Records for the task:
+ + + + +

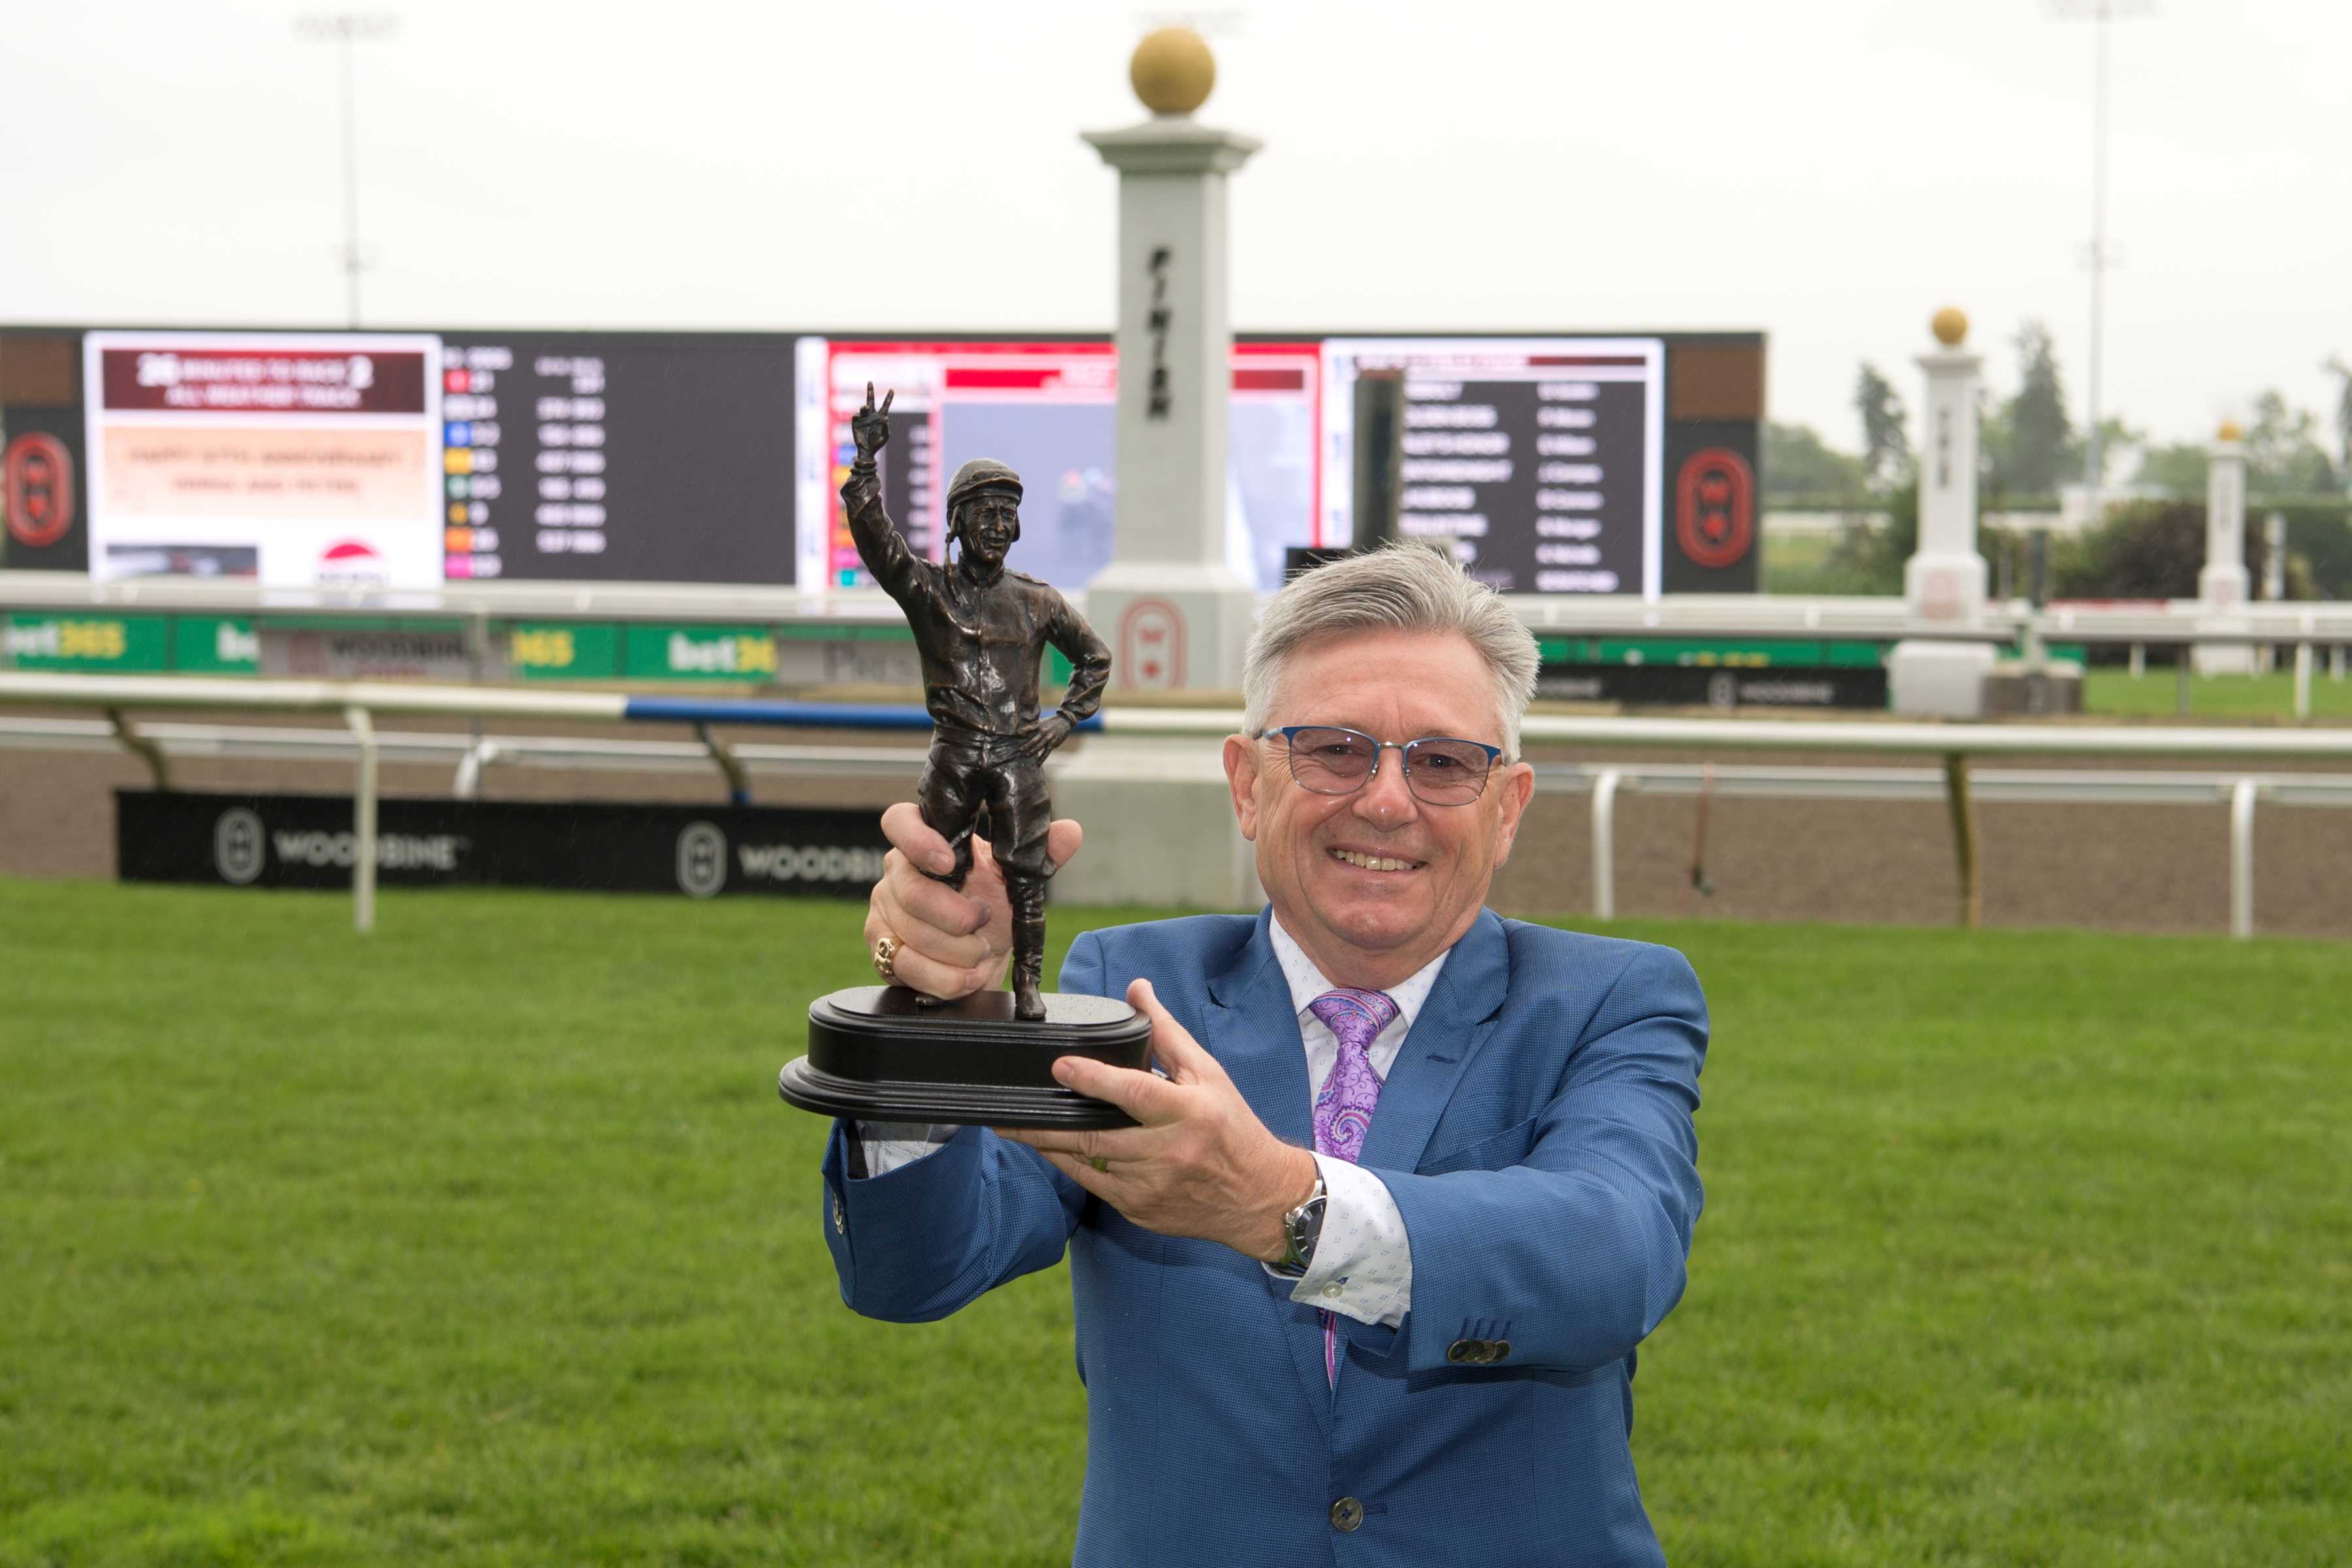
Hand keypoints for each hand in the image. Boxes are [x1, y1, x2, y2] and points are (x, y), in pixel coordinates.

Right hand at [851, 382, 892, 460]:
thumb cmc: (878, 444)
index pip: (885, 405)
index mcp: (880, 417)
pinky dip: (857, 415)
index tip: (892, 389)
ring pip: (863, 408)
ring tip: (865, 408)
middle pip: (870, 400)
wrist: (867, 450)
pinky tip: (858, 416)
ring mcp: (863, 418)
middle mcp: (871, 415)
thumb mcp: (885, 437)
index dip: (888, 398)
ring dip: (864, 407)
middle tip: (870, 382)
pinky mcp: (856, 423)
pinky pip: (856, 416)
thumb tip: (885, 418)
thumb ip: (886, 428)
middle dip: (870, 391)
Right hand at [862, 802, 1082, 1000]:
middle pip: (910, 891)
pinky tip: (967, 977)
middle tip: (981, 921)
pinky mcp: (883, 950)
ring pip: (910, 933)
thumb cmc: (991, 905)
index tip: (950, 860)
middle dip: (955, 915)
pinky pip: (905, 966)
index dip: (918, 840)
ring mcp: (883, 912)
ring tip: (981, 952)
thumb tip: (1069, 832)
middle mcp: (896, 873)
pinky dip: (944, 978)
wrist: (980, 954)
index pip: (898, 822)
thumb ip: (1039, 854)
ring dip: (956, 950)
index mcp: (923, 841)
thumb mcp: (1016, 880)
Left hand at [997, 979, 1319, 1261]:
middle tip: (1007, 1110)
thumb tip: (1136, 988)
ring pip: (1087, 1164)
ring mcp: (1151, 1186)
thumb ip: (1166, 1032)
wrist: (1259, 1197)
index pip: (1134, 1093)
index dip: (1095, 1080)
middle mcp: (1167, 1152)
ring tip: (1013, 1127)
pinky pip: (1093, 1185)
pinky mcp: (1139, 1209)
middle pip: (1096, 1136)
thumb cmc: (1232, 1127)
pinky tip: (1049, 1149)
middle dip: (1047, 1124)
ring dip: (1048, 1145)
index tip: (1061, 1065)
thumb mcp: (1208, 1074)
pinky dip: (1068, 1165)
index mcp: (1188, 1113)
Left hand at [1018, 712, 1074, 764]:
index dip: (1024, 734)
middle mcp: (1045, 733)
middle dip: (1027, 745)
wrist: (1065, 722)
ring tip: (1026, 755)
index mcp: (1040, 726)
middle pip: (1034, 740)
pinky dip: (1042, 758)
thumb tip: (1020, 732)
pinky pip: (1047, 752)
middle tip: (1020, 750)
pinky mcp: (1054, 744)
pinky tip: (1038, 763)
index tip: (1017, 737)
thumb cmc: (1051, 722)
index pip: (1030, 731)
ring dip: (1033, 751)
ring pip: (1040, 746)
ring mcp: (1049, 738)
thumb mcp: (1041, 722)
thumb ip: (1032, 727)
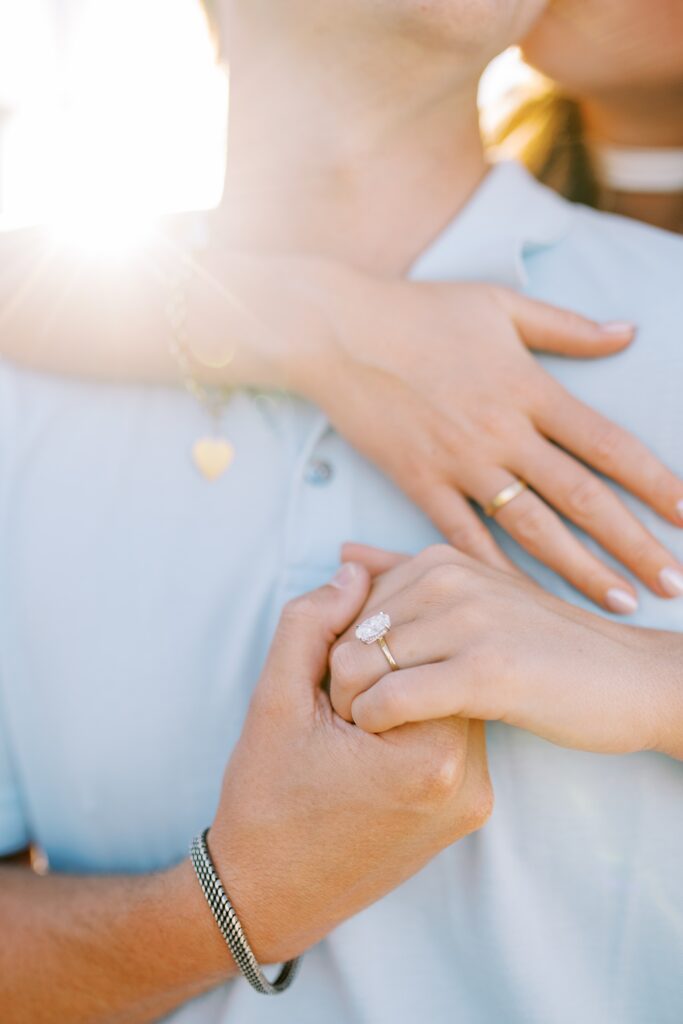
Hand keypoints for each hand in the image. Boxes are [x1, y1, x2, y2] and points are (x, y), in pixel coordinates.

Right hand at [208, 562, 490, 965]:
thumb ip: (312, 622)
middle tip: (337, 692)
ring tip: (351, 721)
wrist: (266, 896)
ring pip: (449, 699)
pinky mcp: (467, 813)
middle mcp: (469, 781)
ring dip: (407, 689)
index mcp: (428, 754)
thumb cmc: (266, 800)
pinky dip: (417, 722)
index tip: (328, 679)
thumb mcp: (275, 699)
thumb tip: (356, 568)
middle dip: (393, 662)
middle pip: (443, 670)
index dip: (370, 641)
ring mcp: (474, 803)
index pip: (421, 645)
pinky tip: (369, 742)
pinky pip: (453, 738)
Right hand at [263, 260, 682, 611]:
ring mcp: (459, 463)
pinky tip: (527, 602)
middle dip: (634, 544)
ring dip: (580, 569)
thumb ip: (566, 327)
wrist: (338, 332)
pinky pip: (464, 538)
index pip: (606, 444)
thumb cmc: (420, 312)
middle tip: (674, 582)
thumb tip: (628, 332)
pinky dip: (497, 571)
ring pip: (531, 528)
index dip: (654, 481)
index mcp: (528, 388)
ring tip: (621, 602)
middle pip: (581, 498)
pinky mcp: (419, 484)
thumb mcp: (500, 304)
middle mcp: (502, 432)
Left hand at [329, 544, 682, 759]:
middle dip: (338, 685)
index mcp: (439, 559)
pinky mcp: (486, 671)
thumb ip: (405, 572)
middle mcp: (447, 578)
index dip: (338, 653)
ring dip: (353, 709)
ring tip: (378, 730)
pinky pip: (392, 699)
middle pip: (341, 637)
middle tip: (360, 718)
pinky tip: (394, 735)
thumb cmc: (545, 644)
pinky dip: (377, 723)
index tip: (359, 687)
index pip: (343, 606)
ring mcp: (468, 621)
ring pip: (356, 665)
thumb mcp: (475, 593)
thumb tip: (343, 555)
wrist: (628, 677)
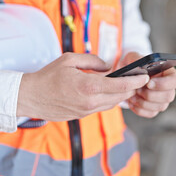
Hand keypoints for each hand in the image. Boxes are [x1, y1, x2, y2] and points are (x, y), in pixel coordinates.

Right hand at [17, 53, 148, 120]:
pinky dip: (108, 99)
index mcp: (89, 86)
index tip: (144, 76)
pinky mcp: (82, 115)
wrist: (31, 97)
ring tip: (123, 84)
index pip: (121, 85)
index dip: (136, 81)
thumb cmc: (48, 77)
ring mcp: (86, 111)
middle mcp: (90, 101)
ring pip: (112, 103)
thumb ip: (92, 60)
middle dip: (131, 88)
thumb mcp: (70, 60)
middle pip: (120, 96)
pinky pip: (101, 107)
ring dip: (120, 94)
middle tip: (136, 79)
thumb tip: (107, 66)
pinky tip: (106, 91)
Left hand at [120, 52, 175, 117]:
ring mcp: (162, 100)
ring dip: (143, 102)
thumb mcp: (132, 57)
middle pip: (169, 96)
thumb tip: (141, 66)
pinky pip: (151, 113)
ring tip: (131, 94)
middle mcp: (169, 87)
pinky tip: (131, 101)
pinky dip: (139, 109)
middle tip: (137, 90)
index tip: (148, 83)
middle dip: (151, 95)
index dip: (164, 84)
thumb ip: (137, 58)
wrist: (125, 77)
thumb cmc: (133, 64)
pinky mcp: (154, 109)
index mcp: (168, 72)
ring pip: (160, 107)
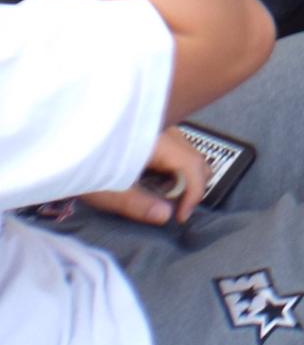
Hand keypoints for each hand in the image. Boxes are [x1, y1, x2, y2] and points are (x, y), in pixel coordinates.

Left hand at [83, 127, 207, 224]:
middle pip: (195, 158)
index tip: (180, 216)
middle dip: (192, 187)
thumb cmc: (85, 165)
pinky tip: (152, 181)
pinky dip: (172, 169)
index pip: (193, 165)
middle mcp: (165, 131)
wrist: (66, 142)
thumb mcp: (108, 190)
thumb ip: (138, 204)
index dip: (194, 193)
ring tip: (161, 197)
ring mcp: (161, 128)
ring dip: (182, 178)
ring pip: (188, 154)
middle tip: (176, 208)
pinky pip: (176, 151)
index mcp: (158, 142)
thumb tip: (167, 215)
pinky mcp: (153, 132)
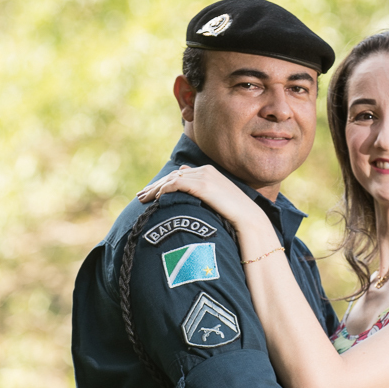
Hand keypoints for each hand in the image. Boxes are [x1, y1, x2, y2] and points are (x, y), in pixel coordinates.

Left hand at [138, 165, 259, 230]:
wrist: (248, 217)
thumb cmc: (234, 212)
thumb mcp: (217, 197)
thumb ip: (201, 188)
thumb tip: (183, 175)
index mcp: (208, 171)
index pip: (179, 175)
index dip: (163, 184)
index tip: (150, 193)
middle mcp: (204, 170)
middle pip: (172, 176)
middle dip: (154, 186)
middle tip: (140, 196)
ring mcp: (203, 176)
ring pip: (171, 180)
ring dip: (154, 189)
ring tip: (142, 200)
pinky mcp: (202, 185)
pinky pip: (176, 185)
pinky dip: (164, 191)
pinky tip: (156, 199)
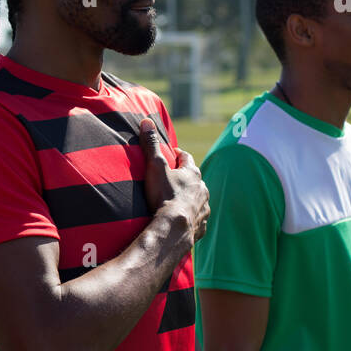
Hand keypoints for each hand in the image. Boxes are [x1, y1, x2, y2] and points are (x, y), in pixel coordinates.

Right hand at [140, 118, 208, 242]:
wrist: (174, 229)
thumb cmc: (164, 195)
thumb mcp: (155, 166)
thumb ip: (151, 144)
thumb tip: (146, 121)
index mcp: (192, 173)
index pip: (187, 158)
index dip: (179, 155)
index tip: (173, 154)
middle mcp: (202, 189)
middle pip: (195, 179)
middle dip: (186, 177)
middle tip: (174, 178)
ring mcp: (204, 208)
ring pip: (199, 199)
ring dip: (191, 198)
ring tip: (179, 201)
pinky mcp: (202, 226)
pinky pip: (199, 219)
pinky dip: (193, 217)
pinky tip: (185, 220)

+ + + + +

Aim of the task:
What you should repeat exactly is the run of lines from the top of the listing above through the line with "middle mcp: (896, 873)", without pictures.

Expected answer:
Hand keypoints for each hand in the image. Boxes are [x1, y1, x2, y2] and points are (x, y), in pixel coordinates.

Right hand at [851, 382, 892, 460]:
thumb cmc: (878, 444)
index pip: (885, 405)
index mcp: (880, 417)
pinky dip: (857, 415)
index tip: (892, 389)
ring pip: (863, 408)
ring tip: (865, 408)
middle pip: (870, 400)
wrist: (867, 450)
pinky tip: (858, 416)
ring mcp: (863, 418)
middle mcp: (871, 415)
thumb mcp: (885, 437)
index dip: (888, 398)
ring dip: (864, 407)
middle tip: (870, 382)
pinky mcp: (856, 423)
pinky pip: (856, 416)
thumb tip: (885, 418)
thumb ip: (886, 428)
middle dip: (870, 391)
Right hand at [862, 802, 1082, 1000]:
middle pip: (910, 891)
pinky tip: (967, 977)
middle tip: (981, 921)
pinky mcp: (883, 950)
ring pip: (910, 933)
thumb cmc: (991, 905)
index tip: (950, 860)
middle dip: (955, 915)
pinky pip: (905, 966)
index dip: (918, 840)
ring mcp: (883, 912)
ring tip: (981, 952)
thumb tip: (1069, 832)
middle mcp: (896, 873)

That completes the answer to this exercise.